- _Extracted text_
◆ ◆ ◆ ◆

In the light of these considerations one is tempted to exclaim, "O Wesley, where was thy usual acumen, to write such a treatise as this on baptism!" "For," as Arminius so aptly observes, "grace cannot be immediately conferred by water." Moreover, "because it is a sign confirming the promise and sealing it, it is unwisely asserted that, through it, grace is conferred."[13]

We can take the Lord's supper with anyone who knows he is born again, or at least feels contrition for his sins, and we will accept his own testimony as to his worthiness thus to receive the sacrament at the hands of one of our ministers, be he Baptist, Methodist, Presbyterian, Catholic,[14] or otherwise. There is no fencing of the tables of the Lord with us. For we can welcome to the Lord's Supper any repentant believer of any denomination. But does one have to be a born-again believer or just a repentant sinner to come and partake Here our church is not as clear as is John Wesley himself. We say: "Let all those who have with true repentance forsaken their sins, and have believed in Christ unto salvation, draw near and take these emblems."[15] Thus it seems that we would insist that only a born-again believer in Christ is to receive the sacrament. But Wesley regards it as more than a confirming means of grace. With him it is a means of possible conversion or a converting means as well. He says:

In latter times many have affirmed that the Lord's Supper is not a converting, but a confirming ordinance. And among us it has been diligently taught that none but those who are converted, who have received the Holy Ghost, who are believers in the full sense, ought to communicate. But experience shows the gross falsehood of that assertion, that the Lord's Supper is not a converting ordinance. Ye are the witnesses. For many now present know, the very beginning of your conversion to God (perhaps in some, the first deep conviction [of sin]) was wrought at the Lord's Supper. Now one single instance of this kind overthrows the whole assertion.[16]

Manifestly, at this point, we are at variance with Wesley's position.

◆ ◆ ◆ ◆

- _Given entries_

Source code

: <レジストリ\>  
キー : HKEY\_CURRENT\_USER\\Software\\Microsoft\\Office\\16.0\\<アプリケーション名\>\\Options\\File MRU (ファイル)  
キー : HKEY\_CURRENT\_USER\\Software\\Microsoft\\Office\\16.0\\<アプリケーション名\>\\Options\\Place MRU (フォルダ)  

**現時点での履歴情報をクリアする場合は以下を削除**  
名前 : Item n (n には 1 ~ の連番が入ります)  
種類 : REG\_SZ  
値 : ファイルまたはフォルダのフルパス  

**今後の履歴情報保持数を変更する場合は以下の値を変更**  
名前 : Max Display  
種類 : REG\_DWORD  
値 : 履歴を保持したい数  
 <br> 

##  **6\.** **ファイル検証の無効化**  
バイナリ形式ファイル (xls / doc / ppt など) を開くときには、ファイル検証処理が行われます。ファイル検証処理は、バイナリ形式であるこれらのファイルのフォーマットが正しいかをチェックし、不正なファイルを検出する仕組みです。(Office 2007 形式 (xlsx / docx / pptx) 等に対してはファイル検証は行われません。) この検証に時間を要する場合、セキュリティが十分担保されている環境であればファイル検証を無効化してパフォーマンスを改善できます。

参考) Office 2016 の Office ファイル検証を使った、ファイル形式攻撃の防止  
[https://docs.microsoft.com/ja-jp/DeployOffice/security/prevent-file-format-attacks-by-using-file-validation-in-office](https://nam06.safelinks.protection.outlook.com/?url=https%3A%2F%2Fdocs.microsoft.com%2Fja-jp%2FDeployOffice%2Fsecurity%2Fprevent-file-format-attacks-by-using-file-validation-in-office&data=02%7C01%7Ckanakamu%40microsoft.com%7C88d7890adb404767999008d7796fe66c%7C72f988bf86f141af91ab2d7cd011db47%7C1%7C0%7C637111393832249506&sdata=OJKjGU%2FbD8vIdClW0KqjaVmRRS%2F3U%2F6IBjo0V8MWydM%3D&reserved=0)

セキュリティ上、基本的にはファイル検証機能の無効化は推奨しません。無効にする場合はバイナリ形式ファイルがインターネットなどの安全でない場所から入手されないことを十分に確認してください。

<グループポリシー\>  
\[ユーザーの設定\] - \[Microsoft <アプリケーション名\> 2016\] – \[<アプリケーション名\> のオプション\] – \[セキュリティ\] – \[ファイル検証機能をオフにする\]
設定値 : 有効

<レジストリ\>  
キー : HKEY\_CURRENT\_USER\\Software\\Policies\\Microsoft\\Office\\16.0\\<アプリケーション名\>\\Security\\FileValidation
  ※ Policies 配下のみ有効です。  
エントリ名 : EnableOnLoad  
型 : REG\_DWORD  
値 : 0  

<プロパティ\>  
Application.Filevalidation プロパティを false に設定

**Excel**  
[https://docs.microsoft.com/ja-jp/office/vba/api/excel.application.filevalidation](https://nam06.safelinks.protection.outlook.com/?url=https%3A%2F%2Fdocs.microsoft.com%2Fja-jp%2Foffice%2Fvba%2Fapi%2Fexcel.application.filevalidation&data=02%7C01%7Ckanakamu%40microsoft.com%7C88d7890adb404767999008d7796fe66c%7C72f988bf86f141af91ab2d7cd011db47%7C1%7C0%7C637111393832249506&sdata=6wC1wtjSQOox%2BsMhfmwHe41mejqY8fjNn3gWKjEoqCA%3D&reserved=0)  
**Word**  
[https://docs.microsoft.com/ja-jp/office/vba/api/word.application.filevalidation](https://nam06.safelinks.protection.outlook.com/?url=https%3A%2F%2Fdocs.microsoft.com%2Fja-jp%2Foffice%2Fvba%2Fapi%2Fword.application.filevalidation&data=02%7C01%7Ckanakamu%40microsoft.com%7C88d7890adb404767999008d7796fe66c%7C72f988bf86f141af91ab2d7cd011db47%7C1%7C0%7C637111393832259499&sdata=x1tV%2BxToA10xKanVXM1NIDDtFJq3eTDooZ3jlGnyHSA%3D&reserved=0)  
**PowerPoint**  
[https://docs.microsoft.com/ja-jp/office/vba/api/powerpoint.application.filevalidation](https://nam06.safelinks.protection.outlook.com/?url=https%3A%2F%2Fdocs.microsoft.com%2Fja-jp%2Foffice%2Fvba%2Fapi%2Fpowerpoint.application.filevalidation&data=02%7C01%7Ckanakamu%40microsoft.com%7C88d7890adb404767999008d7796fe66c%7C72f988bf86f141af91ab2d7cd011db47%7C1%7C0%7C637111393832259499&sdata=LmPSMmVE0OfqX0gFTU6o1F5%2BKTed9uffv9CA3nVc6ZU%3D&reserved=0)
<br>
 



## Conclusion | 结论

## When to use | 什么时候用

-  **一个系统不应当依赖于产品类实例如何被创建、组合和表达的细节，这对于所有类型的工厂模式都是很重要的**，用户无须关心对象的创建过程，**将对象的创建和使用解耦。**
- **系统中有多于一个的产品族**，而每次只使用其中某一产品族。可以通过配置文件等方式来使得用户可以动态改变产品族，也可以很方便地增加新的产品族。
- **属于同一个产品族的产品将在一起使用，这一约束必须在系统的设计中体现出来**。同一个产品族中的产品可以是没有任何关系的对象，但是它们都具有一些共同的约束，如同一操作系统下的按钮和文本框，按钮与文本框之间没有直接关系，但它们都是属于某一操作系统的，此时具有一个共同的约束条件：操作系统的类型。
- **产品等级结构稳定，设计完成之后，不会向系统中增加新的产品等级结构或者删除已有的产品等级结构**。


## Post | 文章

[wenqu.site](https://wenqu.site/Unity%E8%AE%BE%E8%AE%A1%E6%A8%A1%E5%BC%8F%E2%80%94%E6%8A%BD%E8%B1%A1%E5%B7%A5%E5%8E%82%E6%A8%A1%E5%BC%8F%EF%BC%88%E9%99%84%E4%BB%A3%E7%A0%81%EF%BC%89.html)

◆ ◆ ◆ ◆

- _Directions_
In the text on baptism and the Lord's Supper, condense the paragraph beginning "In latter times many have affirmed" into two sentences while keeping its main facts.

- _Answer section_
Many have recently claimed that the Lord's Supper is a confirming rather than a converting ordinance, and it has been taught that only converted believers who have received the Holy Ghost should take it. Experience proves this false: many of those present began their conversion, or first felt deep conviction of sin, at the Lord's Supper, and a single such case overturns the claim.